Tuam Celtic
- Full name: Tuam Celtic Association Football Club
- Nicknames: The Hoops Celtic
- Founded: 18 February 1974; 51 years ago
- Ground: Celtic Park Cloonthue Tuam
- League: Galway & District League
- Website: tuamceltic.ie
| Home colours | Away colours |

= Tuam Celtic A.F.C. =

Tuam Celtic Association Football Club is an Irish association football club based in Tuam, County Galway. Their senior men's team currently competes in the Galway & District League. The club also operates a ladies team, thirteen underage teams and, as of July 2021, have approximately 450 playing members.

==History==
After the demise of Tuam Town F.C. in 1973, a group of players who played at the old racecourse in Parkmore convened for a meeting with the idea of forming a new club.

The meeting was held in Tuam C.B.S (now St. Patrick's College) on Monday, 18 February 1974 to found a new club. The name 'Tuam Celtic A.F.C.' was adopted at this meeting after a proposal by club secretary Seamus Sweeney. Initially, a fee of 25 pence was set for membership cards to be sold to players and supporters. Registered players had to pay £1 with a fee of 10 pence per week. Tommy Fleming was elected the first team captain on 4 March 1974. Tuam Celtic played their first match against Mountbellew the following Sunday, 10 March 1974, losing 0-2.

By 1975, the club had entered a team in the Galway & District League, with Brian Carty scoring the first competitive goal for Celtic against a Salthill Devon team. Although the club initially trained at Parkmore racecourse, they did not own a playing field with Tuam Rugby Club and College Field serving as temporary homes. During a meeting held on 1 October 1975, it was proposed that a board of trustees would be formed and each would invest £1,000 over two years in the Tuam Celtic Development Fund.
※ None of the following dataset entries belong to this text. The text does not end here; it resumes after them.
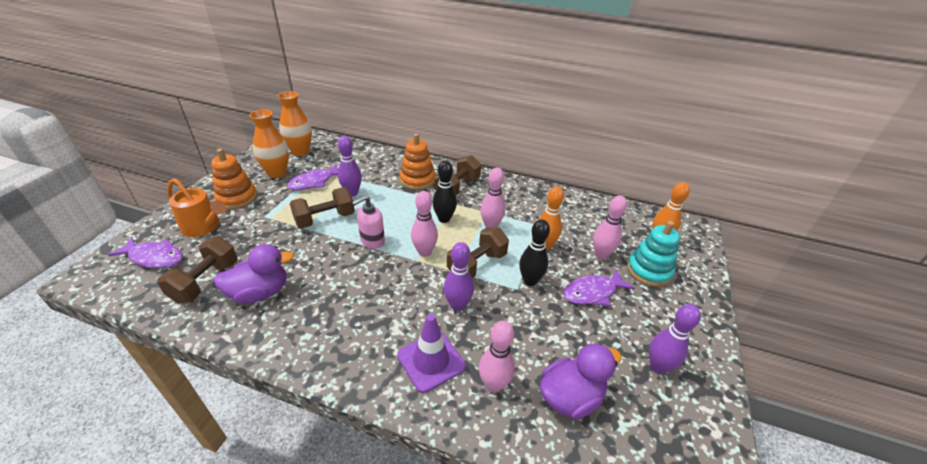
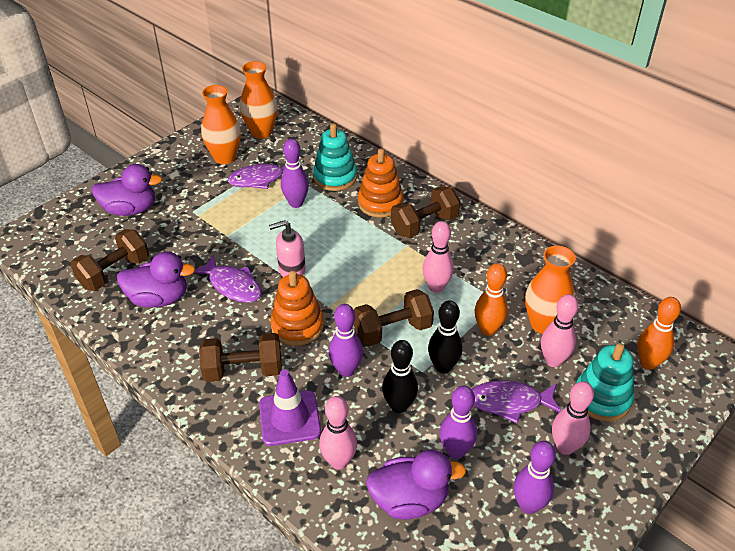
camera: 25 degrees right, 5 degrees up
(154, 257) = (77, 234): purple fish -> purple fish (233, 285)
(203, 227) = (130, 209): orange watering can -> purple duck
(237, 198) = (173, 181): orange stacking toy -> orange stacking toy (297, 326)
(325, 219) = (253, 230): brown dumbbell -> brown dumbbell (243, 370)
(374, 170) = (335, 177): none -> turquoise stacking toy
(424, 252) = (342, 299): pink bowling pin -> pink bowling pin (565, 447)
(444, 219) = (385, 263): black bowling pin -> black bowling pin (399, 406)
(578, 232) = (543, 324): none -> orange vase
(579, 342) = (455, 451): none -> purple bowling pin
Grounds were eventually purchased in 1988 at Cloonthue Road which became the club's permanent home.

The club was invited to join the Connacht Senior League and became a founding member of the competition, participating in the inaugural 1981–82 season. Despite struggling in their first season, Celtic improved in their second and beat UCG to win the inaugural Incentive Cup final in 1982–83. Throughout the remainder of the decade, Celtic struggled towards the bottom of the league table. Despite further appearances in the Incentive Cup, they pulled out of the Connacht Senior League after finishing last in 1989–90. However, Celtic had continued to enter a team in the Galway & District League and this Tuam Celtic team achieved a double the same season, winning the Division 3 Cup and promotion to Division 2.

In 2010, Tuam Celtic won the Jack Lillis Cup with a 3-1 win over OLBC (Our Lady's Boys Club). The following season they finished second in the Division 2 league and gained promotion to Division 1.

In 2013, Tuam Celtic were promoted to the Premier League of the Galway & District League for the first time since 1991 after a hugely successful season where they finished second in Division 1. Celtic were just pipped to top spot on the final day of the season by Caherlistrane team, St. Patrick’s FC.

==Ground==
Tuam Celtic play their home games at Celtic Park, just off Cloonthue Road, in Tuam.

In 1996, the club added floodlights and built dressing rooms at Cloonthue. The grounds, training pitches and facilities are wholly owned by the club, a testament to many years of voluntary fund raising by club members.

As of April 2022, the club have three full size grass pitches and a half size AstroTurf pitch which is used for training.

==Youth Structure==
The club started an underage academy for 5 to 11 year olds in 2007 and by 2017 had 220 players. By 2022, the academy was fielding two teams at every age level.